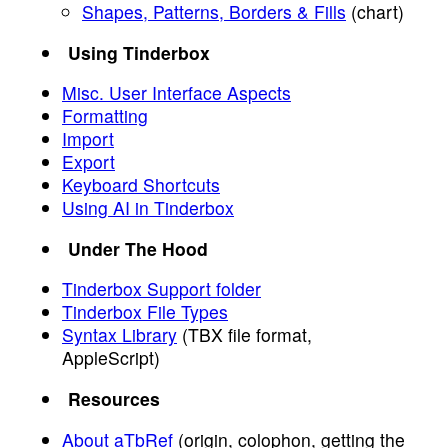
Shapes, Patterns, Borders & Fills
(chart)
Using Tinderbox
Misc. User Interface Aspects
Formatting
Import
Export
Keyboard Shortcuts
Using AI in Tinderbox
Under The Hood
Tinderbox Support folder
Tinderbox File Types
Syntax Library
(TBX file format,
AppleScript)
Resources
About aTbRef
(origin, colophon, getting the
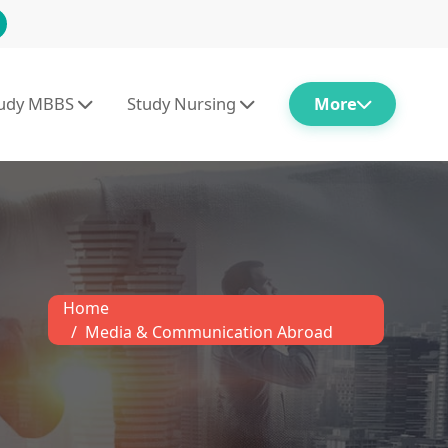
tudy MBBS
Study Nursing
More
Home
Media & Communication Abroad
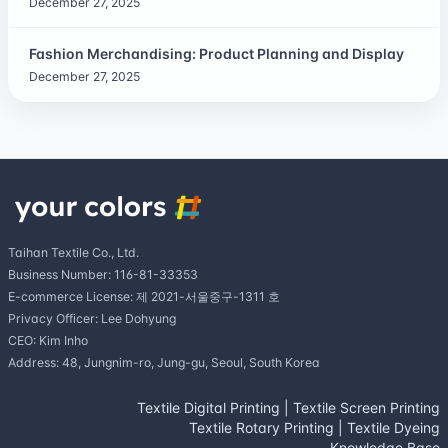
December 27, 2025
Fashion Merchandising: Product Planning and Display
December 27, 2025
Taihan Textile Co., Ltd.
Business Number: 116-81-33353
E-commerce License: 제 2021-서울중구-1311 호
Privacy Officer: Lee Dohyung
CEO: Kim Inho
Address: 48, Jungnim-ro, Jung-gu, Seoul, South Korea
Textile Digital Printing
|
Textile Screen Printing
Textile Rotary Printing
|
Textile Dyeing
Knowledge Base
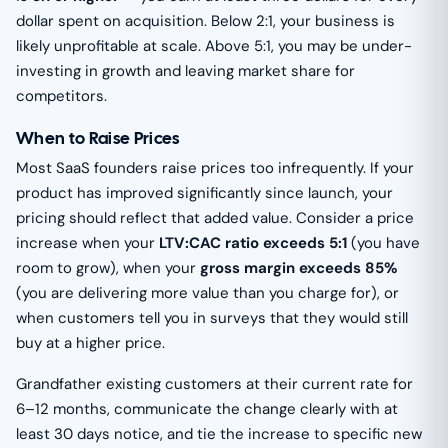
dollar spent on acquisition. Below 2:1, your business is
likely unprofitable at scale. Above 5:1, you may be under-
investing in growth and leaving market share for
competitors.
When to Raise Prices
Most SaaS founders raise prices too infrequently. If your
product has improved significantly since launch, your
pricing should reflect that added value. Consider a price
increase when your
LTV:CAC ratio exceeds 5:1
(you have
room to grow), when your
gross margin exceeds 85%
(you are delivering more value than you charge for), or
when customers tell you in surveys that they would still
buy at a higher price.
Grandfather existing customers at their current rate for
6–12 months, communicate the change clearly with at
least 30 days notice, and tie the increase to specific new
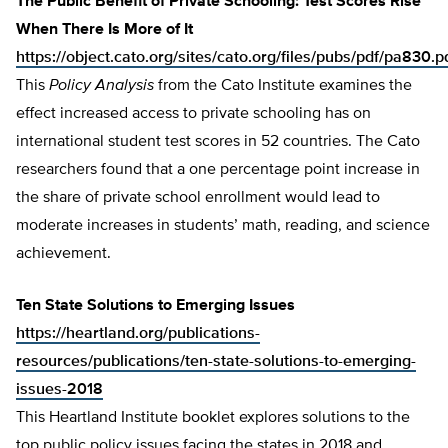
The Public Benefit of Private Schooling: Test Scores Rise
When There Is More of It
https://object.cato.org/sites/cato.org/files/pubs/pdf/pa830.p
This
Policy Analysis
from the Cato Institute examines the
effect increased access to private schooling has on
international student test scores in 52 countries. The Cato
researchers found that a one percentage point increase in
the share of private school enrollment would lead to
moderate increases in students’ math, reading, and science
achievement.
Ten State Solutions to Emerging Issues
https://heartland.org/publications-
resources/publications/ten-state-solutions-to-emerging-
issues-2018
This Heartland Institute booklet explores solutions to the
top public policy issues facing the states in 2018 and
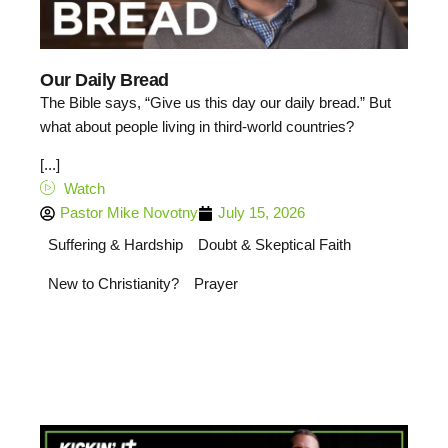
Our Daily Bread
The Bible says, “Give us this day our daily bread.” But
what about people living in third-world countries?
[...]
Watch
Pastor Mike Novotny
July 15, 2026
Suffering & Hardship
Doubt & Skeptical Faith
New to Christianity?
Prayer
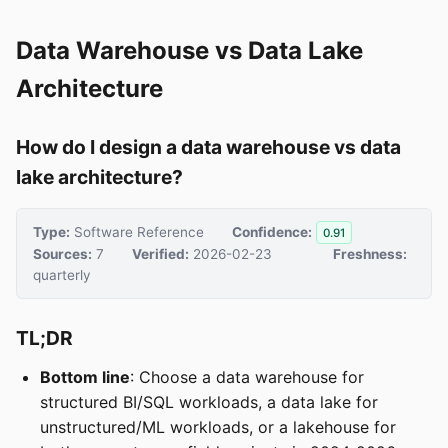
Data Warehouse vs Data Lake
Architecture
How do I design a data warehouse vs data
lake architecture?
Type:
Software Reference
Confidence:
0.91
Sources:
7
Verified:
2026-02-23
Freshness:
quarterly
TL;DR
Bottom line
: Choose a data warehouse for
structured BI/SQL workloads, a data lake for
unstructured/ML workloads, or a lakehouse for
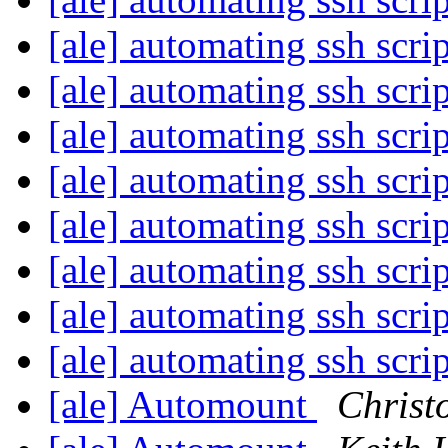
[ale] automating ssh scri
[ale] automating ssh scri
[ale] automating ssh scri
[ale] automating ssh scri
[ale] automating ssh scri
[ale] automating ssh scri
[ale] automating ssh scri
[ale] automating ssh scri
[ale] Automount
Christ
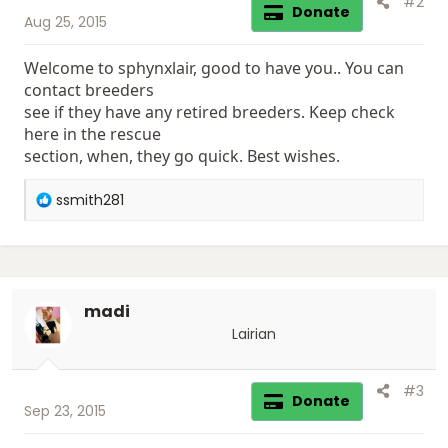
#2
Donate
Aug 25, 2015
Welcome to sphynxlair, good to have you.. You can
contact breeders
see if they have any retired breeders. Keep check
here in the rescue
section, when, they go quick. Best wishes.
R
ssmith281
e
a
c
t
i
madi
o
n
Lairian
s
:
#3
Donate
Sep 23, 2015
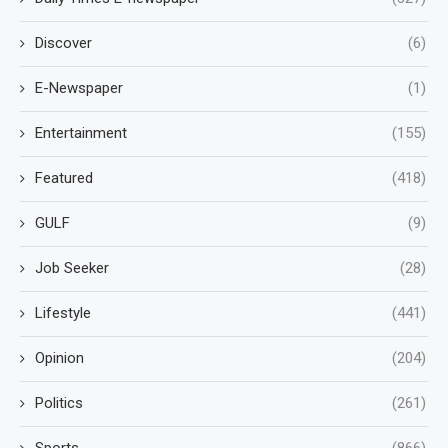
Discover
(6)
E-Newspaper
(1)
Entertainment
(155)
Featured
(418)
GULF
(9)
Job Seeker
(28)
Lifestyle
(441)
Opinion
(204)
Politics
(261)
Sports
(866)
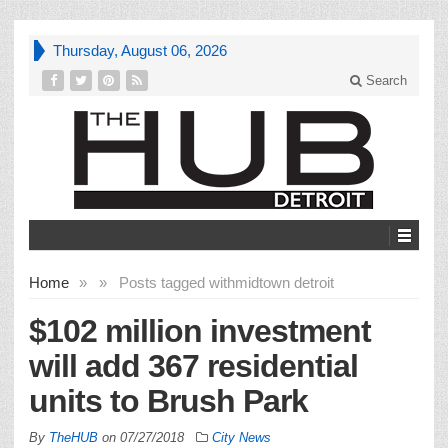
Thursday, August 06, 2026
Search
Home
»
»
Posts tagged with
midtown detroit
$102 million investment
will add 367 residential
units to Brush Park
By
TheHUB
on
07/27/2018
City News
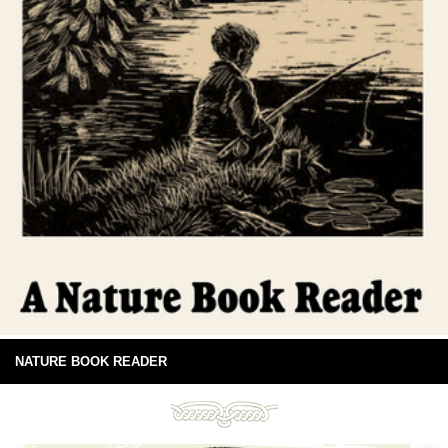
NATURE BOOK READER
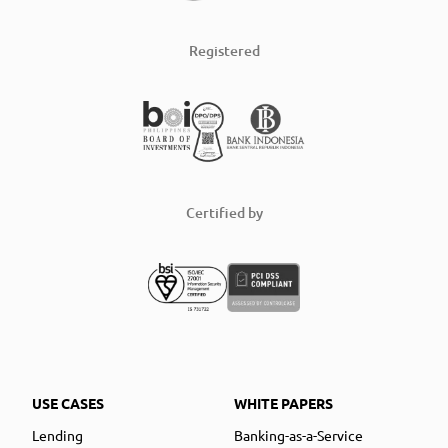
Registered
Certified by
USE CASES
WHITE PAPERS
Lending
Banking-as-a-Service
--
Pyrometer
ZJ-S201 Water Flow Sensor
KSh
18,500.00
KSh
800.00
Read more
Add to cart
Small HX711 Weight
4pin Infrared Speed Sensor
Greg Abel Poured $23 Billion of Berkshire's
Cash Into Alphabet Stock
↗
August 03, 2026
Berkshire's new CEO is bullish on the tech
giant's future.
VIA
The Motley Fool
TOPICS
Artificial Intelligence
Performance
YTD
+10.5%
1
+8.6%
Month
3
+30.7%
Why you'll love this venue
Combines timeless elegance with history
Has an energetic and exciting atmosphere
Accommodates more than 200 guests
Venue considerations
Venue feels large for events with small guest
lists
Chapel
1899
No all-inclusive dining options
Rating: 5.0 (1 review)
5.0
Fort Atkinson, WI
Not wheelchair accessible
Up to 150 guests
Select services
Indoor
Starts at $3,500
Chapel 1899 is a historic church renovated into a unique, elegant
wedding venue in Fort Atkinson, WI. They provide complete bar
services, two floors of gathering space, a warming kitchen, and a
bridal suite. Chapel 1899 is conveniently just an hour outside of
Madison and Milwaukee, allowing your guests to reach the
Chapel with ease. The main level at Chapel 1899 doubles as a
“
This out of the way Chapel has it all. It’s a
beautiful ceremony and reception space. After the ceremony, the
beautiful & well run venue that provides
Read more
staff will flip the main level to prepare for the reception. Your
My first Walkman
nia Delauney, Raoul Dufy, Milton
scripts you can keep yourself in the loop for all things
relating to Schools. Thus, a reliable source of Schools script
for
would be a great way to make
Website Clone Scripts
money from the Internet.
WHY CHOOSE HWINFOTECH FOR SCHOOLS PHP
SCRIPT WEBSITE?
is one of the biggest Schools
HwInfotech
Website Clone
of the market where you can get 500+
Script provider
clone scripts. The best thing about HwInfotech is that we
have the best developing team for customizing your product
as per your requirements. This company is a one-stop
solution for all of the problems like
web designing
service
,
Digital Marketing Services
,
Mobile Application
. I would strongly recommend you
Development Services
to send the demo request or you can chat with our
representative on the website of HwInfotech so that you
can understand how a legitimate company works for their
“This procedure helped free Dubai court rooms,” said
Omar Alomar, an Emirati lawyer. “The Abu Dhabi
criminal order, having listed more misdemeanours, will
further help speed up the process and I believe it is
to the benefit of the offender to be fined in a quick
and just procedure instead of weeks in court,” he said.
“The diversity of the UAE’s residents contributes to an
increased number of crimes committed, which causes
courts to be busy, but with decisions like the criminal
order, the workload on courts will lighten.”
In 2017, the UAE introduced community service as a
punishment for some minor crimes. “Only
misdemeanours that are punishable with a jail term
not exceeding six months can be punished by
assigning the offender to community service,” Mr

◆ WORK INSTRUCTIONS:
Copy out everything in the rows above, from the line containing "Thursday, August 06, 2026" down to the line containing "Banking-as-a-Service", with both of those lines included. Leave the pictures out of your answer.

◆ REPLY:
Thursday, August 06, 2026
Search
Home
»
»
Posts tagged with
midtown detroit
$102 million investment
will add 367 residential
units to Brush Park
By
TheHUB
on
07/27/2018
City News
NATURE BOOK READER
Registered
Certified by
USE CASES
WHITE PAPERS
Lending
Banking-as-a-Service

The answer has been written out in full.